Best practices to reduce startup time for CUDA.jl?

Github Discussion

Hi,

I am looking for best practices to load the CUDA.jl package and the first usage of methods such as CUDA.randn from this package.

I am running CUDA.jl on a cluster node. I am not sure if I am using the package correctly.
When I run the following code, I see a long recompilation time. However the package was precompiled when it was installed.

@time using CUDA
# 3.247396 seconds (9.32 M allocations: 628.931 MiB, 3.77% gc time, 14.07% compilation time: 59% of which was recompilation)
for i in 1:5
    @time x=CUDA.randn(1000,10);
end
# 14.033213 seconds (26.59 M allocations: 1.350 GiB, 3.78% gc time, 38.45% compilation time)
#  0.000127 seconds (57 allocations: 2.578 KiB)
#  0.000069 seconds (57 allocations: 2.578 KiB)
# 0.000027 seconds (57 allocations: 2.578 KiB)
#  0.000021 seconds (57 allocations: 2.578 KiB)

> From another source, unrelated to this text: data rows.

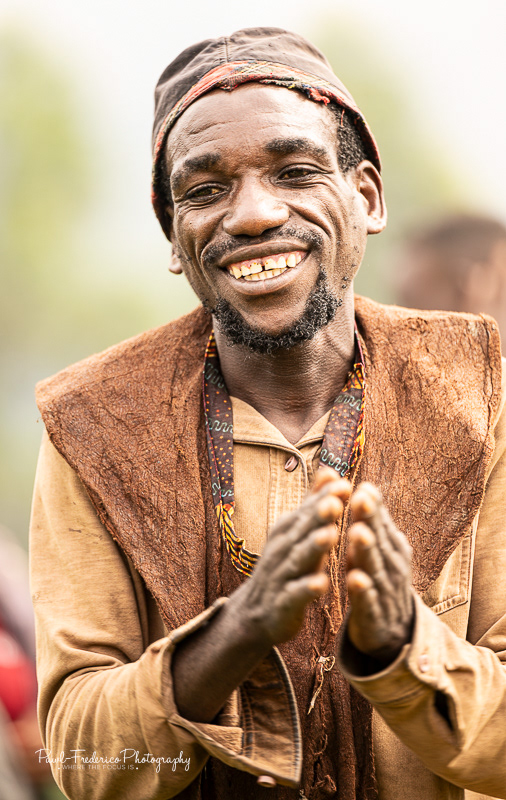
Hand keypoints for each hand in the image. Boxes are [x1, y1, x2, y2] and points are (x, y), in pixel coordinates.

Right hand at [233, 468, 351, 646]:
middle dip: (317, 516)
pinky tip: (321, 584)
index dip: (324, 497)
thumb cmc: (284, 567)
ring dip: (314, 547)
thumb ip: (314, 504)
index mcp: (288, 531)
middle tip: (335, 501)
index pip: (307, 510)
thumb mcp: (296, 533)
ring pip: (298, 559)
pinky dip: (307, 588)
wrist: (255, 614)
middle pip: (301, 530)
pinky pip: (295, 595)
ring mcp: (280, 576)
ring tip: (331, 534)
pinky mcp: (282, 604)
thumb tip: (330, 470)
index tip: (344, 483)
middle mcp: (282, 550)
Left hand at [345, 482, 413, 666]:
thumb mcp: (376, 550)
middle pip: (381, 540)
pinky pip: (369, 602)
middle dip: (371, 520)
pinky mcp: (375, 616)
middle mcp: (393, 566)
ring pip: (376, 568)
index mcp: (392, 548)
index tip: (363, 486)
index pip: (382, 523)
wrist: (390, 631)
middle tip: (360, 500)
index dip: (373, 506)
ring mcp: (386, 591)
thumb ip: (371, 522)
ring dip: (367, 550)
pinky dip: (363, 590)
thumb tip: (366, 487)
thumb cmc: (377, 580)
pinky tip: (354, 579)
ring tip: (357, 532)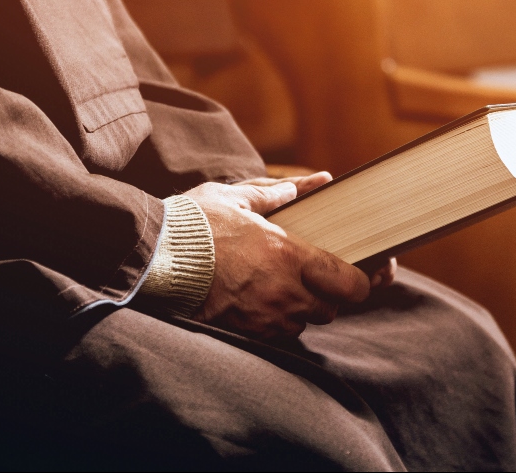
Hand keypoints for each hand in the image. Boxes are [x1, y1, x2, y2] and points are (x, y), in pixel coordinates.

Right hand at [186, 173, 369, 339]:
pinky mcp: (246, 331)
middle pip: (332, 308)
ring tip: (284, 286)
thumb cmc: (196, 223)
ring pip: (305, 323)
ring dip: (302, 309)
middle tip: (313, 275)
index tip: (356, 273)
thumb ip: (283, 192)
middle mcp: (285, 291)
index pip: (350, 283)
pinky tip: (261, 299)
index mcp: (290, 255)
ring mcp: (266, 315)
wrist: (154, 257)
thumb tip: (318, 181)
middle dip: (329, 295)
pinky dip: (277, 320)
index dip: (361, 281)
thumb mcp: (239, 197)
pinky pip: (278, 334)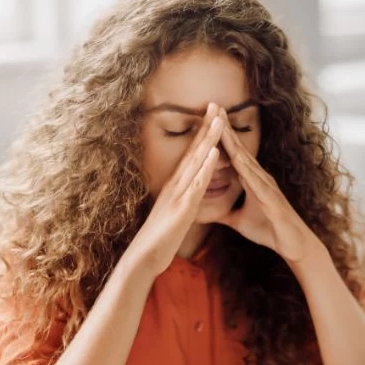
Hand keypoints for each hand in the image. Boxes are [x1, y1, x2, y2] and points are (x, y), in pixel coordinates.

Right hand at [128, 103, 223, 274]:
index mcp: (176, 187)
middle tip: (217, 106)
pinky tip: (215, 153)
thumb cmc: (160, 239)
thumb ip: (181, 201)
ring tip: (220, 120)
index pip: (191, 156)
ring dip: (209, 140)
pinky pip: (196, 184)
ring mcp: (178, 194)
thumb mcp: (173, 215)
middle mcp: (175, 185)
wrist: (144, 258)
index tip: (213, 117)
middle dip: (206, 128)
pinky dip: (206, 167)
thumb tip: (188, 193)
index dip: (202, 136)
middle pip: (193, 151)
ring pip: (196, 162)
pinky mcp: (182, 207)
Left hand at [214, 108, 323, 263]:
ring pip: (245, 157)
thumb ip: (224, 213)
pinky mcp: (270, 196)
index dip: (221, 136)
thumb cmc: (269, 231)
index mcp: (251, 179)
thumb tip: (206, 212)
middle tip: (213, 105)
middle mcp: (259, 176)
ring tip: (221, 121)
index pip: (232, 153)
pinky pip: (255, 179)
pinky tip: (235, 156)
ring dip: (233, 140)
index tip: (208, 118)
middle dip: (225, 127)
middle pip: (238, 148)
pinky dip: (244, 166)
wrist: (292, 245)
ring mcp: (266, 184)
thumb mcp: (238, 221)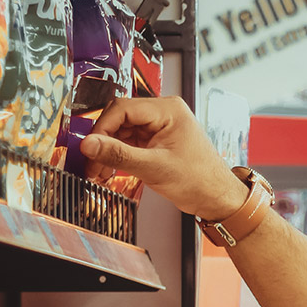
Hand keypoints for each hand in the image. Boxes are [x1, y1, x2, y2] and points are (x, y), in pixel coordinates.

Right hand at [79, 96, 247, 219]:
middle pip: (119, 119)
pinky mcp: (156, 141)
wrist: (217, 198)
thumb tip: (89, 145)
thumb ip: (119, 155)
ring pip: (122, 131)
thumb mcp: (154, 168)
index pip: (122, 108)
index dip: (102, 128)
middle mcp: (163, 113)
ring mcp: (159, 127)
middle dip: (103, 141)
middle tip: (90, 162)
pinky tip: (109, 169)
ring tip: (98, 171)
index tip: (90, 147)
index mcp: (168, 110)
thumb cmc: (200, 180)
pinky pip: (130, 142)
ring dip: (108, 150)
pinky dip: (118, 156)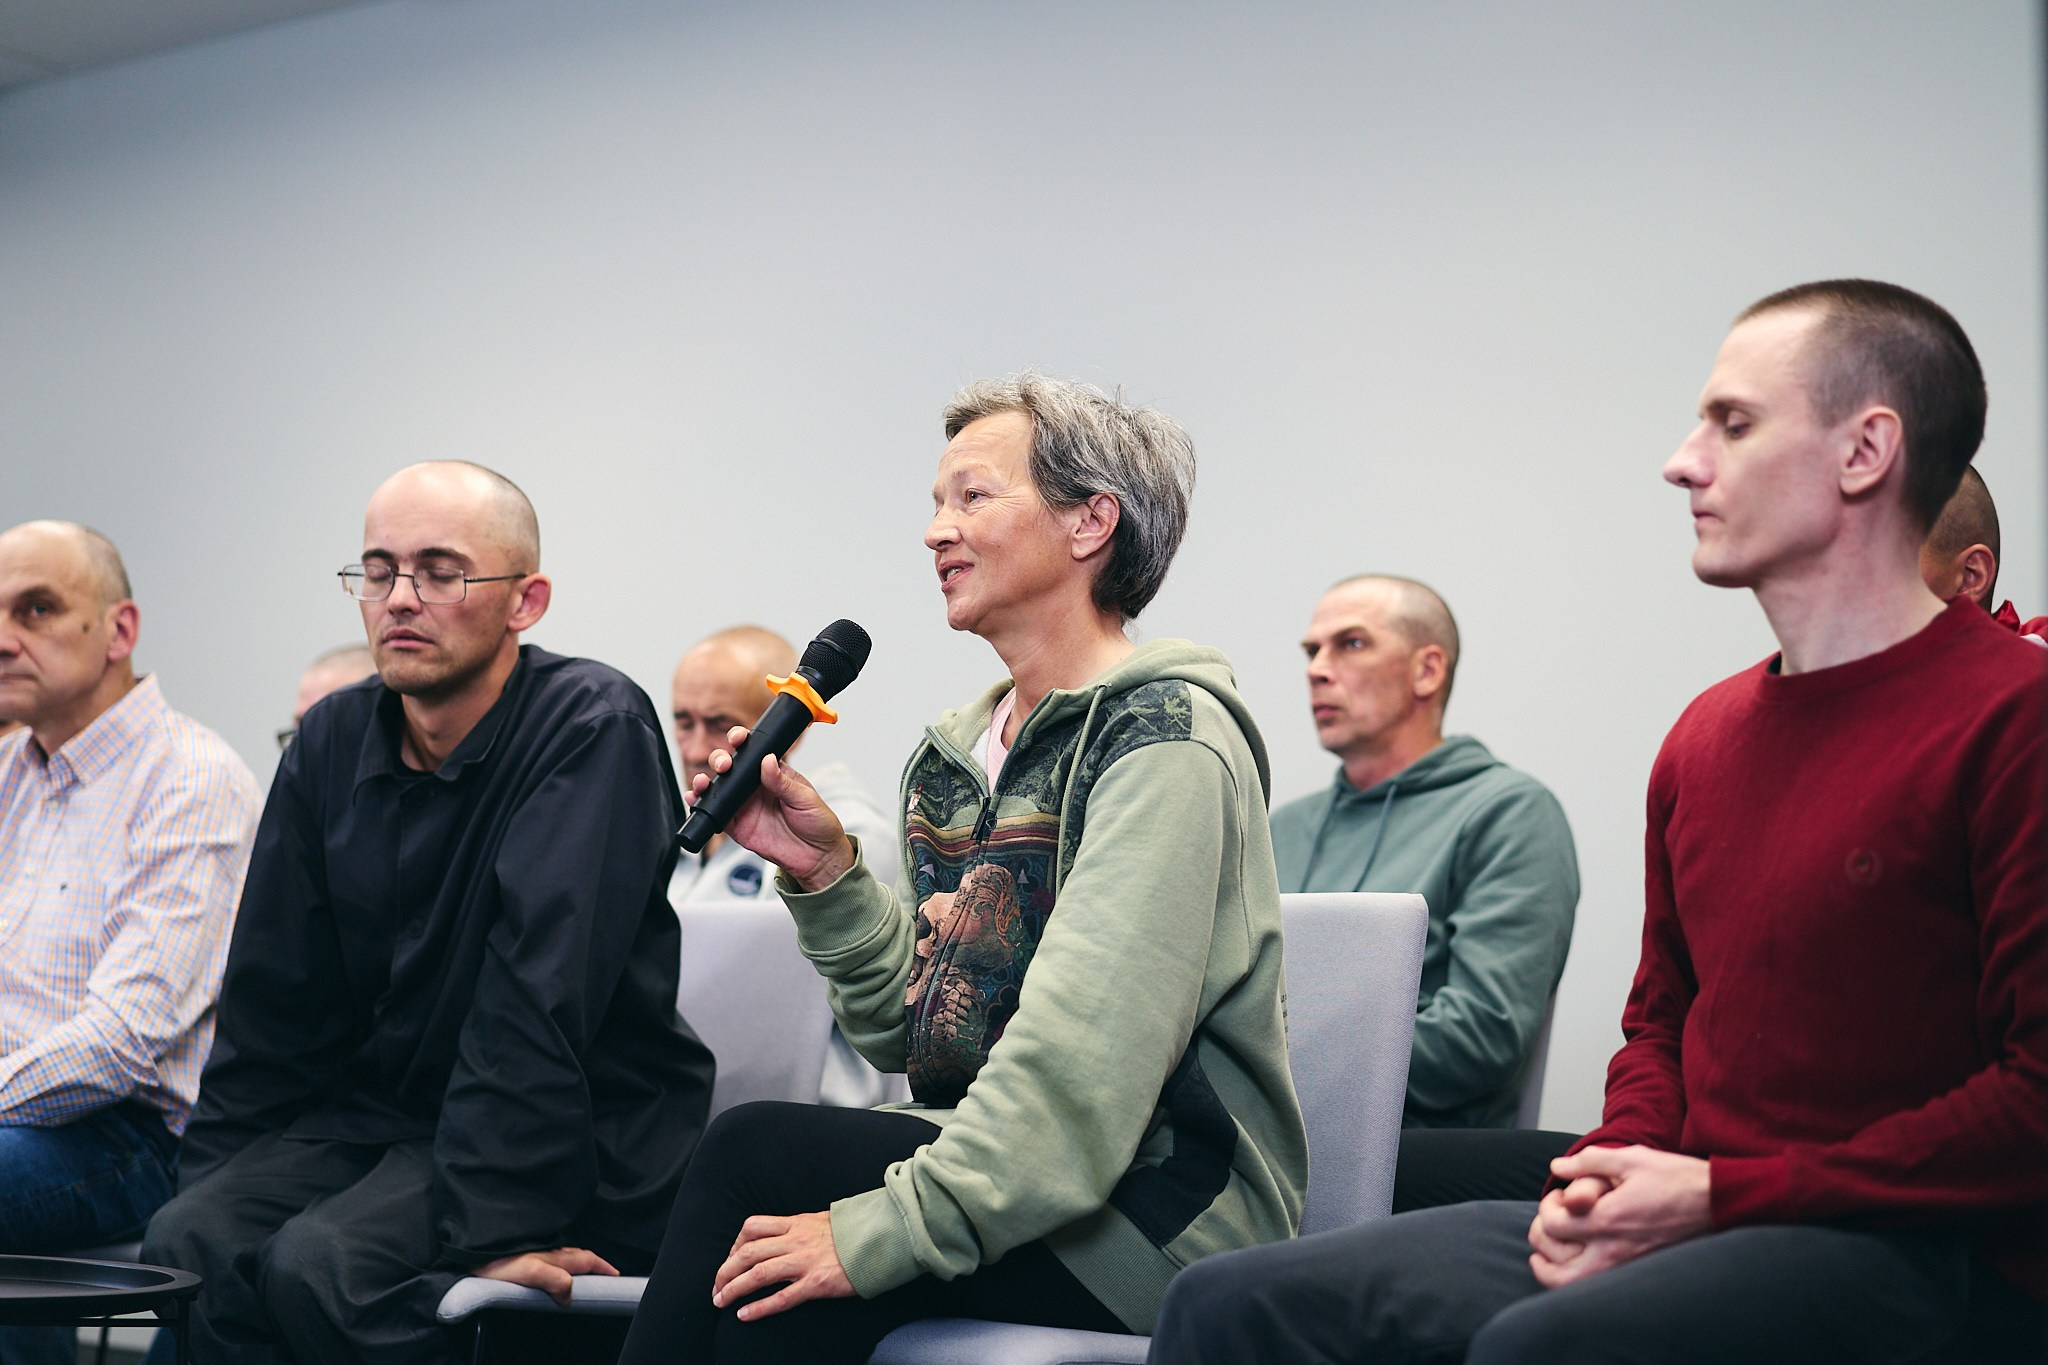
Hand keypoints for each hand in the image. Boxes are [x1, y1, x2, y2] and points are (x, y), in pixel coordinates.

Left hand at [474, 1247, 618, 1306]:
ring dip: (579, 1264)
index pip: (587, 1260)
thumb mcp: (528, 1273)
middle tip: (606, 1276)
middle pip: (580, 1257)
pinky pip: (552, 1261)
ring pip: (566, 1258)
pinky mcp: (526, 1256)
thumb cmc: (497, 1264)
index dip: (603, 1267)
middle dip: (596, 1264)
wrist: (472, 1253)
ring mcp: (538, 1253)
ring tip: (585, 1275)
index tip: (616, 1275)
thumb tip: (571, 1294)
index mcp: (555, 1256)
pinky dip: (562, 1266)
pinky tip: (554, 1272)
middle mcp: (550, 1252)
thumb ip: (553, 1280)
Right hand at [691, 727, 853, 889]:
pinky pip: (714, 814)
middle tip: (724, 765)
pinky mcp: (737, 826)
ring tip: (702, 782)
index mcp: (774, 773)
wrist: (817, 857)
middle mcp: (755, 787)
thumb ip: (783, 782)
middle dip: (720, 760)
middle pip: (730, 767)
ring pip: (717, 788)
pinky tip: (694, 799)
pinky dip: (701, 806)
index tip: (737, 738)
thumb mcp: (805, 798)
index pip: (753, 751)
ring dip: (705, 781)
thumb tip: (767, 760)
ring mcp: (744, 806)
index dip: (741, 741)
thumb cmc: (817, 823)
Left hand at [710, 1211, 853, 1321]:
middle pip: (748, 1252)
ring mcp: (805, 1262)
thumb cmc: (854, 1232)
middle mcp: (796, 1240)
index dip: (734, 1245)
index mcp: (796, 1223)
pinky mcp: (817, 1283)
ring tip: (721, 1301)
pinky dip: (759, 1308)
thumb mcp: (822, 1220)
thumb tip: (783, 1234)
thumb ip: (800, 1227)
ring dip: (734, 1289)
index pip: (752, 1227)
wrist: (882, 1239)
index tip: (730, 1259)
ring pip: (758, 1274)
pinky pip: (782, 1297)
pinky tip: (744, 1315)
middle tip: (716, 1287)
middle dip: (725, 1271)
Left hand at [1525, 1146, 1710, 1288]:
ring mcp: (1627, 1266)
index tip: (1557, 1197)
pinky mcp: (1639, 1272)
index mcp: (1607, 1219)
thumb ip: (1589, 1162)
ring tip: (1546, 1257)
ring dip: (1553, 1272)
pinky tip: (1576, 1263)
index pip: (1553, 1226)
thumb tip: (1557, 1167)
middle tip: (1546, 1226)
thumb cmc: (1677, 1179)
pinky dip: (1577, 1281)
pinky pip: (1597, 1287)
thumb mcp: (1631, 1159)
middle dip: (1541, 1244)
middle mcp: (1614, 1250)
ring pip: (1575, 1287)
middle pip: (1556, 1266)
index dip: (1545, 1210)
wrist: (1719, 1203)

For improving TTFX issues, people usually recommend creating a sysimage using PackageCompiler.jl (link here). However, I’ve had issues with getting a custom sysimage to work specifically with CUDA.jl, but it’s been a while since I last tried, so it may be worth it to try it out.

Also, which version of Julia are you using?

CUDA.jl is known to have a large TTFX because it essentially needs to re-compile the Julia compiler (which is specialized on an AbstractInterpreter argument). Recent advances in precompilation support in base Julia will make it possible to precompile this.